__TASK OBJECTIVE__.
Please copy, word for word, the line that contains "X128500000Y-121600000D03*" and every line after it through the end of the records, and nothing more.
(RECORDS PROVIDED)
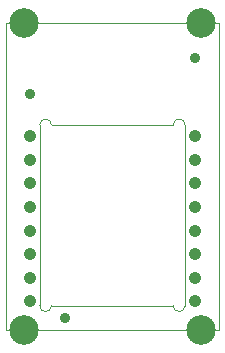
<source format=gbr>
G04 #@! TF.GenerationSoftware,KiCad,Pcbnew,6.0.10+dfsg-1~bpo11+1*
G04 #@! TF.ProjectId,bot,626f742e-6b69-4636-9164-5f7063625858,rev?*
G04 #@! TF.SameCoordinates,Original*
G04 #@! TF.FileFunction,Soldermask,Bot*
G04 #@! TF.FilePolarity,Negative*
%FSLAX46Y46*%
G04 Gerber Fmt 4.6, Leading zero omitted, Abs format (unit mm)*
%MOMM*%
%LPD*%
G01*
G04 APERTURE LIST*
G04 #@! TA.AperFunction,Profile*
%ADD10C,0.120000*%
G04 #@! TD*
%ADD11C,0.900000*%
%ADD12C,2.500000*%
%ADD13C,1.050000*%
G04 APERTURE END LIST*
D10*
X126500000Y-100000000D02*
X144500000Y-100000000D01*
X144500000Y-100000000D02*
X144500000Y-126000000D01*
X144500000Y-126000000D02*
X126500000Y-126000000D01*
X126500000Y-126000000D02*
X126500000Y-100000000D01*
X129350000Y-108650000D02*
X129350000Y-123950000D01*
X140650000Y-108650000D02*
X130350000Y-108650000D01*
X141650000Y-123950000D02*
X141650000Y-108650000D01*
X130350000Y-123950000D02*
X140650000Y-123950000D01*
X141650000Y-108650000D02*
G75*
G03*
X140650000Y-108650000I-500000J0D01*
G01*
X140650000Y-123950000D02*
G75*
G03*
X141650000Y-123950000I500000J0D01*
G01*
X129350000Y-123950000D02*
G75*
G03*
X130350000Y-123950000I500000J0D01*
G01*
X130350000Y-108650000D02*
G75*
G03*
X129350000Y-108650000I-500000J0D01*
G01*
D11*
X131500000Y-125000000D03*
X128500000Y-106000000D03*
X142500000Y-103000000D03*
D12*
X128000000Y-100000000D03*
X143000000Y-100000000D03*
X143000000Y-126000000D03*
X128000000Y-126000000D03*
D13*
X128500000Y-111600000D03*
X142500000Y-123600000D03*
X142500000Y-121600000D03*
X128500000Y-113600000D03*
X128500000Y-115600000D03*
X142500000Y-111600000D03*
X142500000Y-119600000D03*
X128500000Y-109600000D03*
X142500000Y-109600000D03*
X142500000Y-115600000D03*
X128500000Y-121600000D03*
X142500000Y-113600000D03*
X142500000Y-117600000D03*
X128500000Y-119600000D03*
X128500000Y-123600000D03*
X128500000Y-117600000D03*
M02*

</source>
(End RECORDS PROVIDED)
__THE COMPLETED TASK__.
X128500000Y-121600000D03*
X142500000Y-113600000D03*
X142500000Y-117600000D03*
X128500000Y-119600000D03*
X128500000Y-123600000D03*
X128500000Y-117600000D03*
M02*

</source>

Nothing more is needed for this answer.